As described in detail below, the server 110 may receive weights having different precisions and convert each of the weights to a respective weight having a specific precision using a dequantizer. A “precision” of a weight of a neural network refers to the precision of the weights of the nodes in the weight, which may be changed. Hereinafter, a precision that is used when each of the clients trains an artificial neural network model and performs inference will be referred to as an inherent precision (i.e., an original precision), and a precision of a weight obtained through a conversion by the server 110 will be referred to as a reference precision. The server 110 may perform federated learning by communicating with through a bandwidth (e.g., a network bandwidth) that is tens of times lower through quantization, and may avoid exposing private data (data inferenced by a neural network model) by transmitting a learned model weight without transmitting input data thereto.

Face recognition, which is an AI-applied technology generally requiring a great amount of learning/training data, may use face data that is closely associated with an individual's private life. Thus, in the past, even when there was a great amount of face data scattered in a wide range of devices requiring face recognition, for example, from smartwatches and smartphones to laptops, it may not have been possible to improve a face recognition model by collecting such a large amount of face data.

However, using a federated learning system according to examples and embodiments described herein, each local face recognition model (or other type of model) may be trained with a precision corresponding to a specification (or performance) of each respective client (e.g., the first through fourth clients 120-1 through 120-4) and then only a weight of the model may be exchanged. A federated learning system may therefore reduce or minimize privacy concerns and may obtain quantized models suitable for hardware specifications (or performances) of the respective devices.

Stored data
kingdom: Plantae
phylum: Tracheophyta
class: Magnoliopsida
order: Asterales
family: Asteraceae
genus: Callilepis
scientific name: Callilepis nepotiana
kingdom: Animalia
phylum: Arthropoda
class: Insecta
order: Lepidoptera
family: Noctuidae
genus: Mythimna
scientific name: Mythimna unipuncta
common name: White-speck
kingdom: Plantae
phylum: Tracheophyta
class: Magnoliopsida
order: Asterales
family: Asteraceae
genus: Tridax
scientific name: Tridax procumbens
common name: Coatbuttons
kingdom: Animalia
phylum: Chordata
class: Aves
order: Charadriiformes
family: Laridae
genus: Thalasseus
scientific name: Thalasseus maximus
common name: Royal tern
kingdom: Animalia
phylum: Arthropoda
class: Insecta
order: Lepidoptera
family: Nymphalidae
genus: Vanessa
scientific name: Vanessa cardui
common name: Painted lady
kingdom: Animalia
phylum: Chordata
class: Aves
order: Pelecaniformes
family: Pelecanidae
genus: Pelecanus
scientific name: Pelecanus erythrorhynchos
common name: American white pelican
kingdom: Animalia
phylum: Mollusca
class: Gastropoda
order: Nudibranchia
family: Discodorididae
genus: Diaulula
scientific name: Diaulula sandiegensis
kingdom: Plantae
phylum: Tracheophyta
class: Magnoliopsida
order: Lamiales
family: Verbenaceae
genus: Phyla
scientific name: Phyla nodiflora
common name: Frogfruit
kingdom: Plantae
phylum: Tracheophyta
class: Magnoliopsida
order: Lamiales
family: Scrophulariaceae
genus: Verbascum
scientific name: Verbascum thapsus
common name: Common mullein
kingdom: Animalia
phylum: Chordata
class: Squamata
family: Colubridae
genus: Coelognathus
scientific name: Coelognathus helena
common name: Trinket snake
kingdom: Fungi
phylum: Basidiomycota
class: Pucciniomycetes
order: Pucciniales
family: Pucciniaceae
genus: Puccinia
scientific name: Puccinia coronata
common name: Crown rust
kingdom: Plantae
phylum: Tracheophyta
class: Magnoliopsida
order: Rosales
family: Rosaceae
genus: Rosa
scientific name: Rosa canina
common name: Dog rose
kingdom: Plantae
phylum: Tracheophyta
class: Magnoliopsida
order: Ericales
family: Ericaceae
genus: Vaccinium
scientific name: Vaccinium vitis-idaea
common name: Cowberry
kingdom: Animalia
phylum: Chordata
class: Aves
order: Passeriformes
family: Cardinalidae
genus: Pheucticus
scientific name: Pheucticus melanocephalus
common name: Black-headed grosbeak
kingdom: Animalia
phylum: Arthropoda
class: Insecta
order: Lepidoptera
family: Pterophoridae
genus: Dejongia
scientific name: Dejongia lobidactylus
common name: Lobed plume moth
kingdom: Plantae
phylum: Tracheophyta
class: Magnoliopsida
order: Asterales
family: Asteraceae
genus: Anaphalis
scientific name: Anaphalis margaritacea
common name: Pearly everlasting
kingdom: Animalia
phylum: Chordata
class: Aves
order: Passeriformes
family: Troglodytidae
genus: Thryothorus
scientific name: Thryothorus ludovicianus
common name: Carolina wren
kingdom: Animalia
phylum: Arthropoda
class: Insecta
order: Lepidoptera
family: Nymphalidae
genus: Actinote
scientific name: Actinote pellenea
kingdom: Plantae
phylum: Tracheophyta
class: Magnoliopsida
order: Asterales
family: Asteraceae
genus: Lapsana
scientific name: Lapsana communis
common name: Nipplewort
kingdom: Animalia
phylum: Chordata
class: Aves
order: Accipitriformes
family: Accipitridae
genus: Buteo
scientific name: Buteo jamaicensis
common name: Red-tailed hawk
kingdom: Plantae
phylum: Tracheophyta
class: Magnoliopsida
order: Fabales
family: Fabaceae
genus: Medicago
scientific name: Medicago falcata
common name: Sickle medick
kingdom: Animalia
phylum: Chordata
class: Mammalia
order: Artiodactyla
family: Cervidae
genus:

**Objectives**
(A) Do these statements agree with the federated learning passage? For each, answer yes or no and quote the deciding words from the passage.
(i) The precision each client uses when it trains its model and performs inference is called the reference precision.
(ii) The server sends a learned model weight without sending the input data.
(iii) Each local model may be trained with a precision that matches the specification of its own client.
(B) Please output the lines of the entries, starting with the line that contains "phylum: Mollusca" and going on through the line that contains "common name: Lobed plume moth", reproduced unchanged.

**The responses**
(A)
(i) No: "a precision that is used when each of the clients trains an artificial neural network model and performs inference will be referred to as an inherent precision"
(ii) Yes: "by transmitting a learned model weight without transmitting input data thereto"
(iii) Yes: "may be trained with a precision corresponding to a specification (or performance) of each respective client"

(B)
phylum: Mollusca
class: Gastropoda
order: Nudibranchia
family: Discodorididae
genus: Diaulula
scientific name: Diaulula sandiegensis
kingdom: Plantae
phylum: Tracheophyta
class: Magnoliopsida
order: Lamiales
family: Verbenaceae
genus: Phyla
scientific name: Phyla nodiflora
common name: Frogfruit
kingdom: Plantae
phylum: Tracheophyta
class: Magnoliopsida
order: Lamiales
family: Scrophulariaceae
genus: Verbascum
scientific name: Verbascum thapsus
common name: Common mullein
kingdom: Animalia
phylum: Chordata
class: Squamata
family: Colubridae
genus: Coelognathus
scientific name: Coelognathus helena
common name: Trinket snake
kingdom: Fungi
phylum: Basidiomycota
class: Pucciniomycetes
order: Pucciniales
family: Pucciniaceae
genus: Puccinia
scientific name: Puccinia coronata
common name: Crown rust
kingdom: Plantae
phylum: Tracheophyta
class: Magnoliopsida
order: Rosales
family: Rosaceae
genus: Rosa
scientific name: Rosa canina
common name: Dog rose
kingdom: Plantae
phylum: Tracheophyta
class: Magnoliopsida
order: Ericales
family: Ericaceae
genus: Vaccinium
scientific name: Vaccinium vitis-idaea
common name: Cowberry
kingdom: Animalia
phylum: Chordata
class: Aves
order: Passeriformes
family: Cardinalidae
genus: Pheucticus
scientific name: Pheucticus melanocephalus
common name: Black-headed grosbeak
kingdom: Animalia
phylum: Arthropoda
class: Insecta
order: Lepidoptera
family: Pterophoridae
genus: Dejongia
scientific name: Dejongia lobidactylus
common name: Lobed plume moth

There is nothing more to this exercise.